As many as 40,000 heart patients a year can be saved by two methods that were given approval yesterday by the Food and Drug Administration, according to Health and Human Services Secretary Margaret M. Heckler.
Heckler announced that the FDA has approved a new, implantable computer-and-shock device that can monitor a patient's heart activity and deliver life-giving electric shocks when the heart fails suddenly.
The device is an internal and automatic version of the electrical paddles used by emergency teams to restart failed hearts.
It is estimated that 10,000 to 20,000 lives could be saved from sudden heart arrest every year if the device were widely available and if the patients who need it could be identified.
In the second announcement, the FDA declared that another 10,000 to 20,000 deaths from heart disease may be prevented each year if heart patients take one aspirin a day. The agency endorsed the labeling of aspirin as a preventive treatment for heart disease.
Agency officials said the use of aspirin to prevent heart problems in people without heart disease is not proven, but in theory it could have a positive effect. A major study is under way to determine if an aspirin a day will provide more benefit or harm to healthy people.
The new implantable device is placed under the skin in the abdomen, and has wires running from it into the inside of the heart and to a paddle-patch that cups the bottom of the heart. Weighing about a pound and a half, it is about the size of a pack of cigarettes and is both a monitor of heart function and a computer that calculates when the heart's rate is so irregular that the situation is deadly. In that situation, the device delivers a strong electric jolt to the heart to erase the abnormal electrical signals the heart uses to pace its beating. Such a jolt, in many cases, will allow the heart to restart with a normal electrical pulse and beat.
The machine was created by Dr. Michel Mirowski and assistant Morton Mower in the basement of the Sinai Hospital in Baltimore during the past decade.
About 300,000 or more people die suddenly every year from heart failure, most from the failure of electrical rhythms in the heart. When the electrical pacing fails, the heart fibrillates or quivers rapidly without actually pumping.
Such a seizure can be expected in patients with certain arrhythmias and who have had past attacks. But it is impossible to predict when they will occur.
The battery-powered automatic defibrillator recognizes and analyzes the failure in about seven seconds and can deliver a jolt of hundreds of volts.
About 800 patients around the world have had the device implanted on an experimental basis so far, Mirowski said. Among those patients, the rate of heart failure and death expected annually is 30 to 40 percent.
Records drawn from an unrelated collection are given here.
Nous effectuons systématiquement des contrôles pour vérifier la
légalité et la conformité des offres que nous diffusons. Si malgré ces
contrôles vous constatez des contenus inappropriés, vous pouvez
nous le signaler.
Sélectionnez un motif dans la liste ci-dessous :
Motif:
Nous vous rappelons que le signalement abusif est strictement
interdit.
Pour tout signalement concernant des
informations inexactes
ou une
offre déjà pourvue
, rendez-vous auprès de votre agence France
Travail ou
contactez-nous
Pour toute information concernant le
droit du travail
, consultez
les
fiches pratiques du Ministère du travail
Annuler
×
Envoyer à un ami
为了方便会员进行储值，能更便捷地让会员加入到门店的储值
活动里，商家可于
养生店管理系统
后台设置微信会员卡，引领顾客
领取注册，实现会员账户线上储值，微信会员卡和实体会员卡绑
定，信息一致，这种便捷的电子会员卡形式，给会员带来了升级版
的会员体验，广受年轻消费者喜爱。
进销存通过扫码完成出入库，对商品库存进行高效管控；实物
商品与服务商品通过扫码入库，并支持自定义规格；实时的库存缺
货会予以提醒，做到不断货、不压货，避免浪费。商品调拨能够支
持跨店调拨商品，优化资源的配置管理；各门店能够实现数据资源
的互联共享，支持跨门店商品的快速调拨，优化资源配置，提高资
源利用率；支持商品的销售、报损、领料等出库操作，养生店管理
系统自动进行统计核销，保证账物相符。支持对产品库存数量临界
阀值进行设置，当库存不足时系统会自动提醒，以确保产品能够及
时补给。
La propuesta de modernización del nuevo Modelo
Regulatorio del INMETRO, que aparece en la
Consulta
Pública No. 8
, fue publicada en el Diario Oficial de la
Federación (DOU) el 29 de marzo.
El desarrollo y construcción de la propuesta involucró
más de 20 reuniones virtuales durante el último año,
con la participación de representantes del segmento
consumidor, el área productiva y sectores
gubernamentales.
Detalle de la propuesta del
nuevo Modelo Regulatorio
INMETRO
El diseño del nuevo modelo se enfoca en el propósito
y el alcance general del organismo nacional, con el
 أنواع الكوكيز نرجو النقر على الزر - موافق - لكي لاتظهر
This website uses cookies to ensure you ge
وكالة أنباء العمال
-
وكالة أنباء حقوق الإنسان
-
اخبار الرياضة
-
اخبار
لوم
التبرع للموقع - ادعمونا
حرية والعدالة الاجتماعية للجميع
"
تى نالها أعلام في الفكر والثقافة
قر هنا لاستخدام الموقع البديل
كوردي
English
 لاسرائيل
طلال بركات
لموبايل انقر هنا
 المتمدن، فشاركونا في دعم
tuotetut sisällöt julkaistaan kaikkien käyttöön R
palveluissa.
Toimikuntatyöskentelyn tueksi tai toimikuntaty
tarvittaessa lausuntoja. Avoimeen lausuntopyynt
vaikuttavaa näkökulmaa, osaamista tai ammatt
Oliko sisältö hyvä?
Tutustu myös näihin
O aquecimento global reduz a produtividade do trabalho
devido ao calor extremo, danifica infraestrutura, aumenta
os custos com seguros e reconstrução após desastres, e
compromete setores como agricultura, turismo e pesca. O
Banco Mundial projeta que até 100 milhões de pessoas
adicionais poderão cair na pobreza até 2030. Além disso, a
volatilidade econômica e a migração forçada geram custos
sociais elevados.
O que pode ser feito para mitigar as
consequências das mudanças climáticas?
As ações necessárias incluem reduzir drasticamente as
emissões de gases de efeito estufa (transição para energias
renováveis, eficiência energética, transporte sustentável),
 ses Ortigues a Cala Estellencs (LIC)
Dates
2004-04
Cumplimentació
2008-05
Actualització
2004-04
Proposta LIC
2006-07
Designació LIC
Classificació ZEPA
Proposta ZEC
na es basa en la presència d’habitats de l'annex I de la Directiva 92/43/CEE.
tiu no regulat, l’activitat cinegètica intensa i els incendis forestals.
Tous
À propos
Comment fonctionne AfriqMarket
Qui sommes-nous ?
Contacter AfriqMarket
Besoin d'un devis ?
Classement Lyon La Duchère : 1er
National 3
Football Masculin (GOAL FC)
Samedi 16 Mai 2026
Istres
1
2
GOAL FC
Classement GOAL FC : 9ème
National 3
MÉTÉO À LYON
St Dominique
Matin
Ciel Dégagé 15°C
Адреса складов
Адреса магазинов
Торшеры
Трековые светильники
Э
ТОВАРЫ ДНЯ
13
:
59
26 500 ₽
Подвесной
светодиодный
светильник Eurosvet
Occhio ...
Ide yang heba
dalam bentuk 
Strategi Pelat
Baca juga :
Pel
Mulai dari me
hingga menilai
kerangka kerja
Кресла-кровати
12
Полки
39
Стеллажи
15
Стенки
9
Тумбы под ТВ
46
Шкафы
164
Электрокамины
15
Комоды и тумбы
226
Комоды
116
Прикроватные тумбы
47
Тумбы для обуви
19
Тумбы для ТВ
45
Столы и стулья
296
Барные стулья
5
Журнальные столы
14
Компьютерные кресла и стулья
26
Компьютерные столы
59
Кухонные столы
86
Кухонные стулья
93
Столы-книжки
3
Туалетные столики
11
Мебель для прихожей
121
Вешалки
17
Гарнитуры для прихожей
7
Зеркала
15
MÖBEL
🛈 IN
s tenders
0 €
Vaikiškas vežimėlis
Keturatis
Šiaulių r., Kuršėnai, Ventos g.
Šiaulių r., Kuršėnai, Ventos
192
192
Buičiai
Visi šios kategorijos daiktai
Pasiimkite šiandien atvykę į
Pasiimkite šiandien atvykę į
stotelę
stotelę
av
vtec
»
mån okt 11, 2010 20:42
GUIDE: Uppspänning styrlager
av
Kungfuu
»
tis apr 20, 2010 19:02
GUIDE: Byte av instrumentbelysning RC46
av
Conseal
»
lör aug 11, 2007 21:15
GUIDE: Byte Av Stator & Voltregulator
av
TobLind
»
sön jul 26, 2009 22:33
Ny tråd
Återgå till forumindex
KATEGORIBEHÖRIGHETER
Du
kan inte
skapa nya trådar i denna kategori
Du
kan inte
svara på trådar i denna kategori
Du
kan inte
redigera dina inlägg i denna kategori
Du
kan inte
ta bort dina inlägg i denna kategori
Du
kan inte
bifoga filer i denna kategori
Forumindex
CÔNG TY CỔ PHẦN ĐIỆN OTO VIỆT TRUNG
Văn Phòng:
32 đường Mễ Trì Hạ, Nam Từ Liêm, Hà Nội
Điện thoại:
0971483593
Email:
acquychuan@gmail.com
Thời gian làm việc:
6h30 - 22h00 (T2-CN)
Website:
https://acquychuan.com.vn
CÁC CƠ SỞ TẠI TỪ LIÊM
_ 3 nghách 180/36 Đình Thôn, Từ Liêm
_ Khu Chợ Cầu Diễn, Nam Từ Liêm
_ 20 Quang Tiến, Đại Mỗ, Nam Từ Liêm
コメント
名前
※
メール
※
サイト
With the $15,000 device implanted, less than 2 percent per year are dying because of heart failure.
The use of aspirin as preventive therapy for heart patients has been debated for a decade, but studies over the years have been inconclusive when taken separately.
Now, two things have changed, according to Robert J. Temple, director of the FDA's office of drug research and review, and the FDA is willing to state plainly that aspirin may prevent death in some heart patients.
The first important step was a "well-controlled and convincing" study at the Veterans Administration Hospital of Kansas City of 1,200 men with heart disease, Temple said. The second major step was the conclusion of a team of statistical experts led by British epidemiologist Richard Peto of Oxford University. The group took six major studies on the subject, with 12,000 patients in all, and combined their results.